Charity:: the essence of motherhood


This statuette stood out to me when we visited the Art Museum for Dan’s birthday. It was entitled, simply, “Charity”. It struck me especially because the example of Charity in this case was a mother with two small children, and I immediately felt empathy with the statue. Then I thought again about the whole idea of allure and how it actually relates to the character of Charity, in that both require true self sacrifice.


In other words, in order to be a queen, I must simply embrace what God has given me to do, with the Spirit of Christ ruling my actions.
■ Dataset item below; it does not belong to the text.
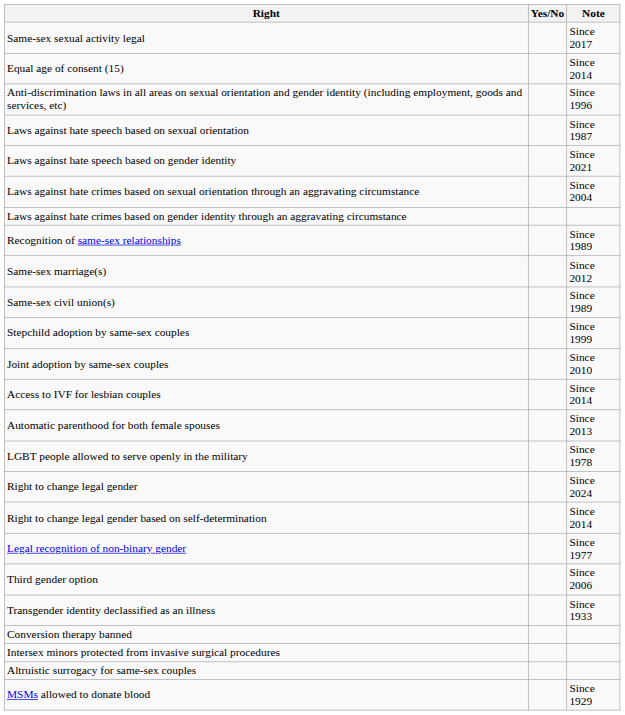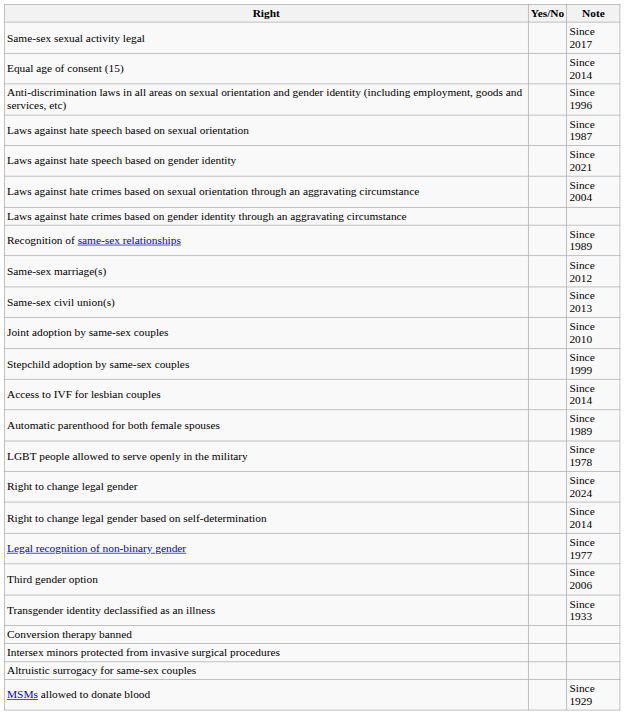Same-sex civil union(s) | Note: Since 1989 -> Since 2013
rows swapped: Stepchild adoption by same-sex couples <-> Joint adoption by same-sex couples
Automatic parenthood for both female spouses | Note: Since 2013 -> Since 1989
In WHAT’S WRONG WITH THE WORLD, G.K. Chesterton paints a vivid picture of the importance of the mother’s role:

“Our old analogy of the fire remains the most workable one.
The fire need not blaze like electricity nor boil like boiling water;
its point is that it blazes more than water and warms more than light.
The wife is like the fire, or to put things in their proper proportion,
the fire is like the wife. Like the fire, the woman is expected
to cook: not to excel in cooking, but to cook; to cook better
than her husband who is earning the coke by lecturing on botany
or breaking stones. Like the fire, the woman is expected to tell
tales to the children, not original and artistic tales, but tales–
better tales than would probably be told by a first-class cook.
Like the fire, the woman is expected to illuminate and ventilate,
not by the most startling revelations or the wildest winds of thought,
but better than a man can do it after breaking stones or lecturing.
But she cannot be expected to endure anything like this universal
duty if she is also to endure the direct cruelty of competitive or
bureaucratic toil. Woman must be a cook, but not a competitive cook;
a school mistress, but not a competitive schoolmistress;
a house-decorator but not a competitive house-decorator; a dressmaker,
but not a competitive dressmaker. She should have not one trade but
twenty hobbies; she, unlike the man, may develop all her second bests.
This is what has been really aimed at from the first in what
is called the seclusion, or even the oppression, of women.
Women were not kept at home in order to keep them narrow;
on the contrary, they were kept at home in order to keep them broad.
The world outside the home was one mass of narrowness,
a maze of cramped paths, a madhouse of monomaniacs.
It was only by partly limiting and protecting the woman that she
was enabled to play at five or six professions and so come almost
as near to God as the child when he plays at a hundred trades.
But the woman’s professions, unlike the child’s, were all truly
and almost terribly fruitful;…

…it is not difficult to see… why the female became the emblem
of the universal and the male of the special and superior.
Two gigantic facts of nature fixed it thus: first, that the woman
who frequently fulfilled her functions literally could not be
specially prominent in experiment and adventure; and second,
that the same natural operation surrounded her with very young children,
who require to be taught not so much anything as everything.
Babies need not to be taught a trade, but to be introduced to a world.
To put the matter shortly, woman is generally shut up in a house
with a human being at the time when he asks all the questions
that there are, and some that there aren’t. It would be odd
if she retained any of the narrowness of a specialist.


Charity, as defined by Webster:

1. Love; universal benevolence; good will. 2: 4. Whatever is bestowed gratuitously on the needy or suffering for their relief; … any act of kindness.

With that, Happy Mother’s day! May you take joy in the sphere with which God has blessed you.